From the introduction:
The killing and rape of hundreds of opposition supporters on September 28, 2009, by Guinean security forces are likely to amount to crimes against humanity, Human Rights Watch said in a comprehensive report issued today. Accountability for the attacks is key to addressing Guinea’s ongoing political crisis, which deepened following a December 3 shootout involving the country’s coup leader and his aide de camp, both implicated in the September violence.
The 108-page report, “Bloody Monday: The September 28 Massacre and Rapes by Security Forces,” describes in detail the killings, sexual assaults, and other abuses at an opposition rally in a stadium in Conakry, the capital, committed largely by members of Guinea’s elite Presidential Guard, and the evidence suggesting that the attacks must have been planned in advance. The report further details how the military government’s security forces engaged in an organized cover-up, removing scores of bodies from both the stadium and hospital morgues and burying them in mass graves.
“The serious abuses carried out in Guinea on September 28 were clearly not the actions of a group of rogue, undisciplined soldiers, as the Guinean government contends,” said Peter Bouckaert, Emergencies director at Human Rights Watch. “They were premeditated, and top-level leaders must at the very least have been aware of what was being planned, our investigation shows.”
In the course of its investigation, Human Rights Watch interviewed some 240 victims, witnesses, military personnel, medical staff, humanitarian officials, diplomats, and journalists.

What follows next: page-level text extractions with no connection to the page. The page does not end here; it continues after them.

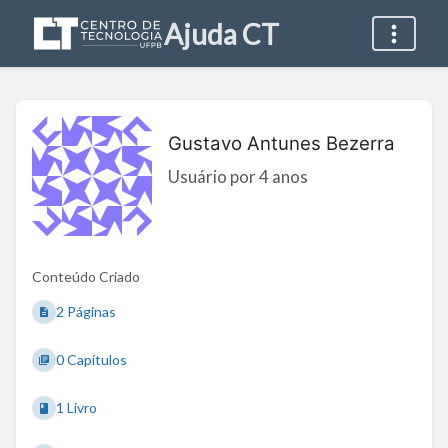
Ajuda CT
Gustavo Antunes Bezerra
Usuário por 4 anos
Conteúdo Criado
2 Páginas
0 Capítulos
1 Livro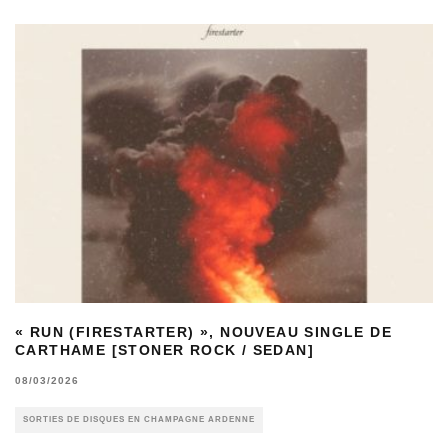
« RUN (FIRESTARTER) », NOUVEAU SINGLE DE
CARTHAME [STONER ROCK / SEDAN]
08/03/2026
SORTIES DE DISQUES EN CHAMPAGNE ARDENNE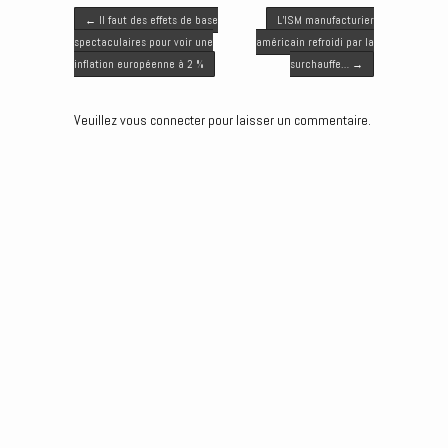
Post navigation
t
b
l
e
e
←
Il faut des effets de base
L’ISM manufacturier
e
o
d
n
spectaculaires pour voir une
américain refroidi par la
r
o
I
g
inflation européenne à 2 %
surchauffe…
→
k
n
e
r
Veuillez vous connecter pour laisser un commentaire.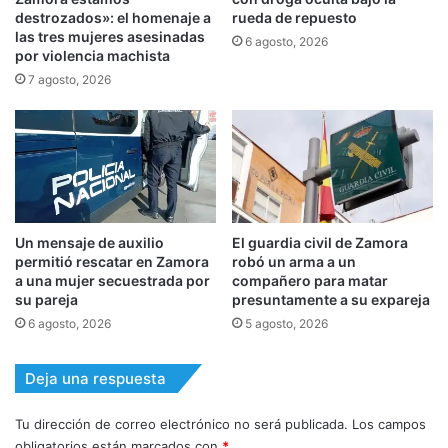
destrozados»: el homenaje a
rueda de repuesto
las tres mujeres asesinadas
6 agosto, 2026
por violencia machista
7 agosto, 2026
Un mensaje de auxilio
El guardia civil de Zamora
permitió rescatar en Zamora
robó un arma a un
a una mujer secuestrada por
compañero para matar
su pareja
presuntamente a su expareja
6 agosto, 2026
5 agosto, 2026
Deja una respuesta
Tu dirección de correo electrónico no será publicada.
Los campos
obligatorios están marcados con
*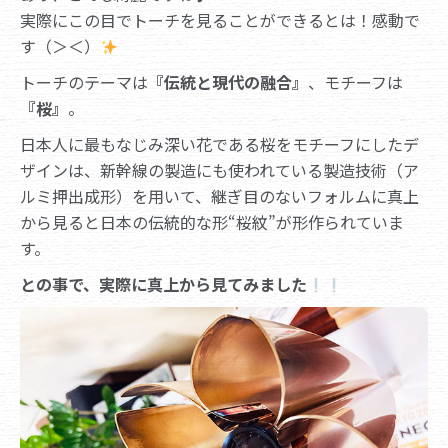
実際にこの目でトーチを見ることができるとは！感動で
す（＞＜）
トーチのテーマは
『伝統と現代の融合』
、モチーフは
『桜』
。
日本人に最もなじみ深い花である桜をモチーフにしたデ
ザインは、新幹線の製造にも使われている製造技術（ア
ルミ押出成形）を用いて、継ぎ目のないフォルムに真上
から見ると日本の伝統的な形“桜紋”が形作られていま
す。
との事で、実際に真上から見てみました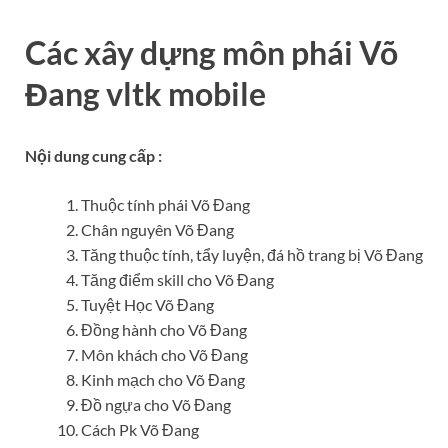
Các xây dựng môn phái Võ
Đang vltk mobile
Nội dung cung cấp :
Thuộc tính phái Võ Đang
Chân nguyên Võ Đang
Tăng thuộc tính, tẩy luyện, đá hồ trang bị Võ Đang
Tăng điểm skill cho Võ Đang
Tuyệt Học Võ Đang
Đồng hành cho Võ Đang
Môn khách cho Võ Đang
Kinh mạch cho Võ Đang
Đồ ngựa cho Võ Đang
Cách Pk Võ Đang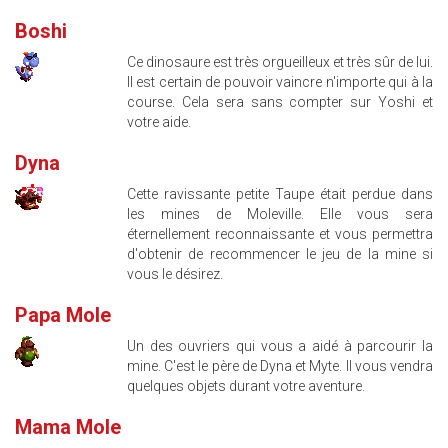
Boshi
Ce dinosaure est très orgueilleux et très sûr de lui.
Il est certain de pouvoir vaincre n'importe qui à la
course. Cela sera sans compter sur Yoshi et
votre aide.
Dyna
Cette ravissante petite Taupe était perdue dans
les mines de Moleville. Elle vous sera
éternellement reconnaissante et vous permettra
d'obtenir de recommencer le jeu de la mine si
vous le désirez.
Papa Mole
Un des ouvriers qui vous a aidé à parcourir la
mine. C'est le père de Dyna et Myte. Il vous vendra
quelques objets durant votre aventure.
Mama Mole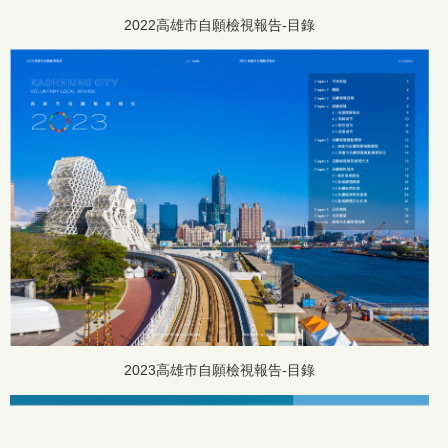
2022高雄市自願檢視報告-目錄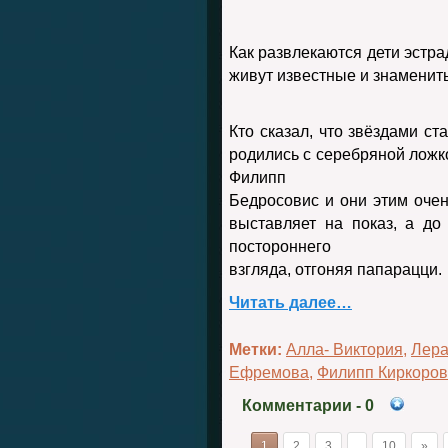
Как развлекаются дети эстр
живут известные и знамени
Кто сказал, что звёздами ст
родились с серебряной ложкой
Филипп
Бедросовис и они этим очен
выставляет на показ, а до
постороннего
взгляда, отгоняя папарацци.
Читать далее…
Метки:
Алла- Виктория
,
Лера
Ефремова
,
Филипп Киркоров
Комментарии
- 0
1
2
3
10
»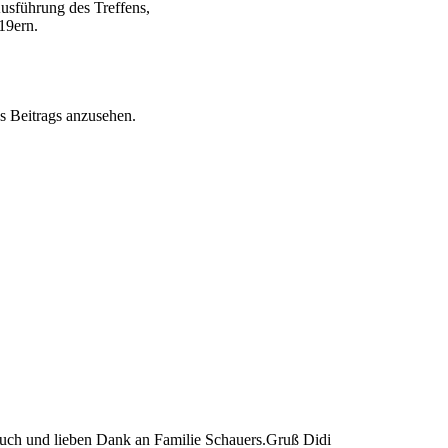
usführung des Treffens,
19ern.
s Beitrags anzusehen.
euch und lieben Dank an Familie Schauers.Gruß Didi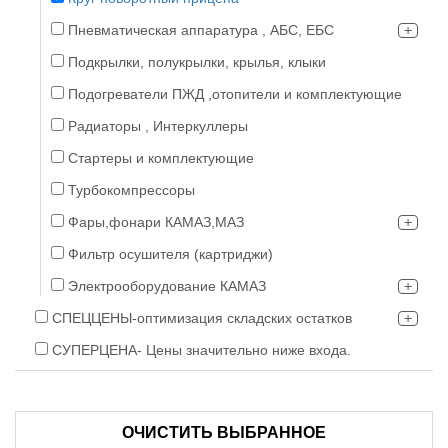
Пневматическая аппаратура , АБС, ЕБС
Подкрылки, полукрылки, крылья, клыки
Подогреватели ПЖД ,отопители и комплектующие
Радиаторы , Интеркуллеры
Стартеры и комплектующие
Турбокомпрессоры
Фары,фонари КАМАЗ,МАЗ
Фильтр осушителя (картриджи)
Электрооборудование КАМАЗ
СПЕЦЦЕНЫ-оптимизация складских остатков
СУПЕРЦЕНА- Цены значительно ниже входа.
ОЧИСТИТЬ ВЫБРАННОЕ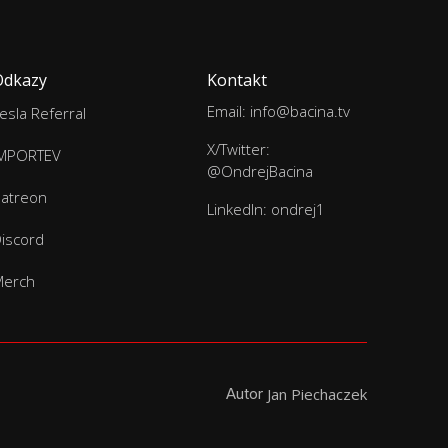
Odkazy
Kontakt
Email: info@bacina.tv
esla Referral
X/Twitter:
IMPORTEV
@OndrejBacina
atreon
LinkedIn: ondrej1
iscord
Merch
Autor
Jan Piechaczek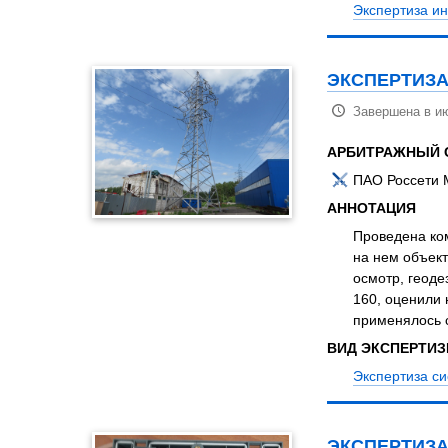
Экспертиза и
ЭКСПЕРТИЗА
Завершена в ию
АРБИТРАЖНЫЙ 
ПАО Россети 
АННОТАЦИЯ
Проведена ком
на нем объект
осмотр, геод
160, оценили 
применялось 
ВИД ЭКСПЕРТИ
Экспертиза с
ЭКСПЕРТИЗА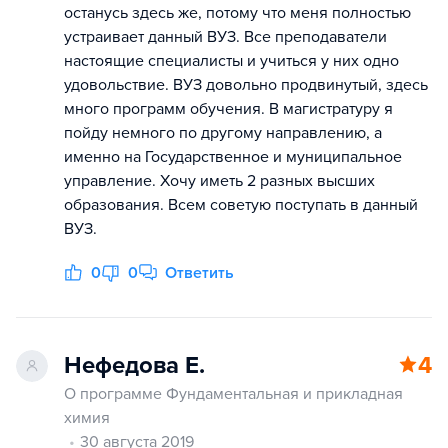
останусь здесь же, потому что меня полностью
устраивает данный ВУЗ. Все преподаватели
настоящие специалисты и учиться у них одно
удовольствие. ВУЗ довольно продвинутый, здесь
много программ обучения. В магистратуру я
пойду немного по другому направлению, а
именно на Государственное и муниципальное
управление. Хочу иметь 2 разных высших
образования. Всем советую поступать в данный
ВУЗ.
0
0
Ответить
Нефедова Е.
4
О программе Фундаментальная и прикладная
химия
30 августа 2019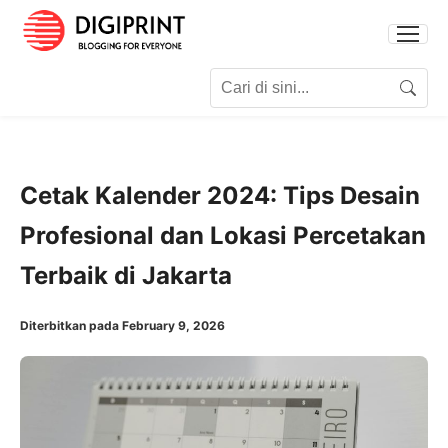
Search for:
Search
Cetak Kalender 2024: Tips Desain
Profesional dan Lokasi Percetakan
Terbaik di Jakarta
Diterbitkan pada February 9, 2026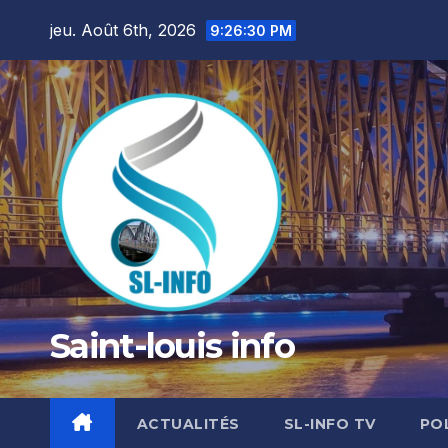
Skip
jeu. Août 6th, 2026
9:26:32 PM
to
content
Saint-louis info
ACTUALITÉS
SL-INFO TV
PO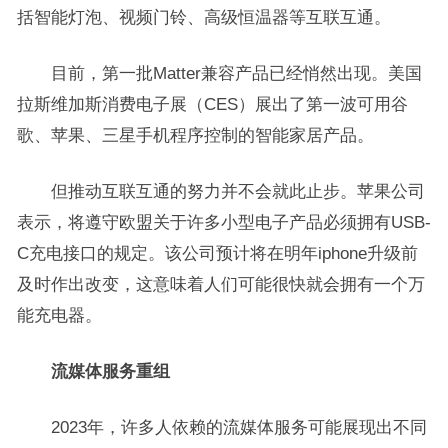
括智能灯泡、视频门铃、高级恒温器等互联互通。
目前，第一批Matter兼容产品已经悄然出现。美国
拉斯维加斯消费电子展（CES）展出了第一波可用谷
歌、苹果、三星手机程序控制的智能家居产品。
但推动互联互通的努力并不会就此止步。苹果公司
表示，将遵守欧盟关于许多小型电子产品必须拥有USB-
C充电接口的规定。该公司预计将在明年iphone升级前
及时作出改变，这意味着人们可能很快就会拥有一个万
能充电器。
流媒体服务重组
2023年，许多人依赖的流媒体服务可能展现出不同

The report concludes that the majority of killings, sexual assaults, and other abuses were committed by members of the elite Presidential Guard commanded by the coup president Moussa Dadis Camara’s aide de camp at the time, Lieutenant Abubakar “Toumba” Diakité. Others found responsible for serious abuses included elite gendarmes under the command of Captain Moussa Tiégboro Camara, the minister of state in charge of the fight against drug trafficking and serious crime, as well as police officers and men in civilian clothes armed with machetes and knives.
Since the events of September 28, both Dadis Camara and Tiégboro have left Guinea to receive medical treatment in Morocco after being wounded in two separate incidents of infighting within the military on December 3. Diakité, allegedly implicated in the shooting of Dadis Camara, has gone into hiding.